GRAND FORKS, ND-The Mandan, Hidatsa and Arikara Nation in North Dakota is in the middle of an energy boom but tribal members say they aren't seeing any of the benefits.

Blessed with oil-and-gas-rich shale formations underlying Fort Berthold, the MHA government collects about $25 million in royalties a month. All in all, the tribe has collected about $1 billion in oil money since the fracking bonanza took off in 2008.

And yet life for much of the MHA Nation is mostly bleak. Poverty, health problems, and drug abuse abound. Average life expectancy hovers below 60. Meanwhile, the government's lack of transparency and its well-documented ties to oil and gas interests have left tribal members in deep suspicion.

"The yacht, of course, is the most visible thing," says Theodora Bird Bear, a 63-year-old resident of Mandaree, an impoverished town of 600 on the reservation. "But if the yacht's there, what else is there? We don't know."

Fort Berthold alone is responsible for about a third of North Dakota's oil production, around 330,000 barrels a day. If the reservation were its own state, it would be the seventh largest oil producer in the country, just behind Oklahoma.

Some have reaped the boom's benefits.
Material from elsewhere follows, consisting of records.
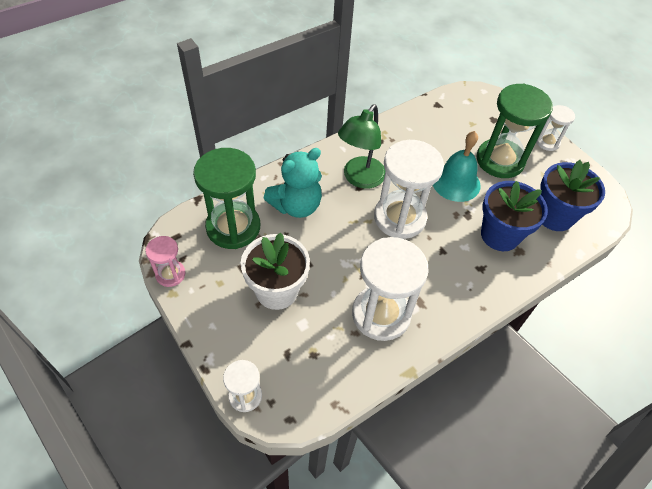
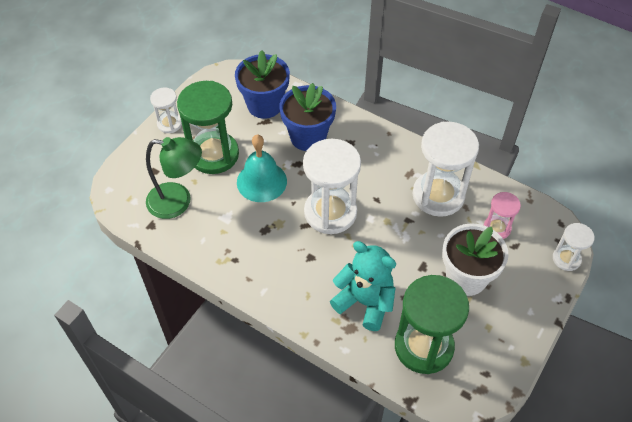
camera: 110 degrees left, 0 degrees up
(170, 274) = (508, 374): pink hourglass -> pink hourglass (497, 228)
(360, 179) = (299, 260): green lamp -> green lamp (178, 202)

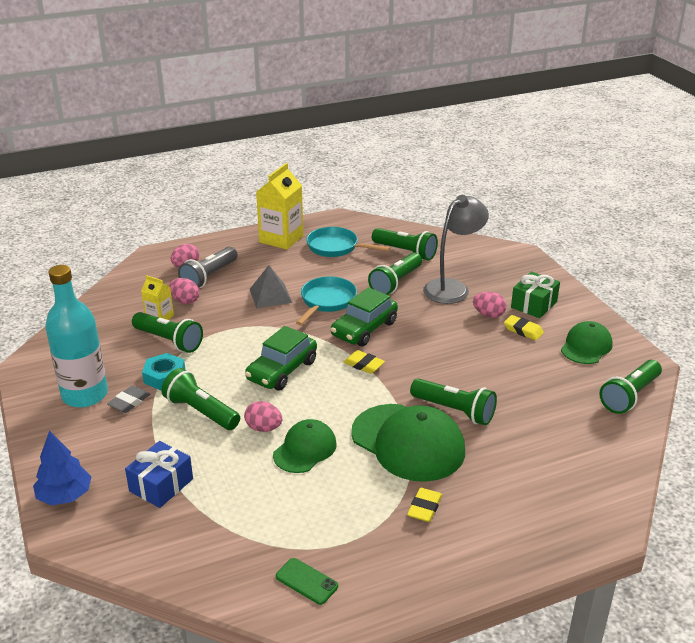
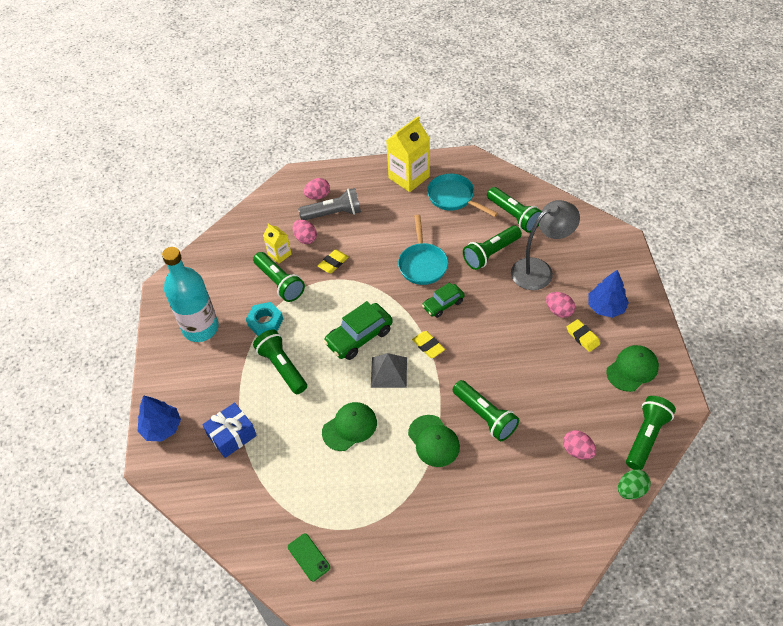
camera: 20 degrees right, 20 degrees up
(129, 402) = (231, 344): grey eraser -> none
(209, 277) = (333, 213): grey flashlight -> grey flashlight turned 150 degrees counterclockwise
(264, 428) = (325, 397): pink egg -> pink egg (577, 451)
(270, 295) = (377, 247): grey pyramid -> grey pyramid (389, 372)
(326, 301) = (422, 264): turquoise pan -> turquoise pan turned 135 degrees clockwise
(364, 329) = (443, 304): green car -> green car, size x0.63
(408, 442) = (433, 441): green cap -> green cap, size x0.58
(424, 508) = (421, 512): yellow eraser -> yellow eraser (333, 263)
(534, 304) = (606, 307): green gift -> blue tree
(630, 396) = (646, 437): green flashlight -> green flashlight turned 150 degrees clockwise
(640, 441) = (631, 490): none -> green egg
Fewer than half of the tribe's members own oil-rich land and earn royalties from leases negotiated with industry. (A smaller number of these landowners actually collect sizeable amounts.)

Most member's ability to benefit from the boom basically hinges on how much their government is willing to do for them.

"For some of those that own land, the oil boom has been great," Vance Gillette, a 64-year-old lawyer from New Town, states. "The rank and file don't own land and so, of course, there's some resentment there."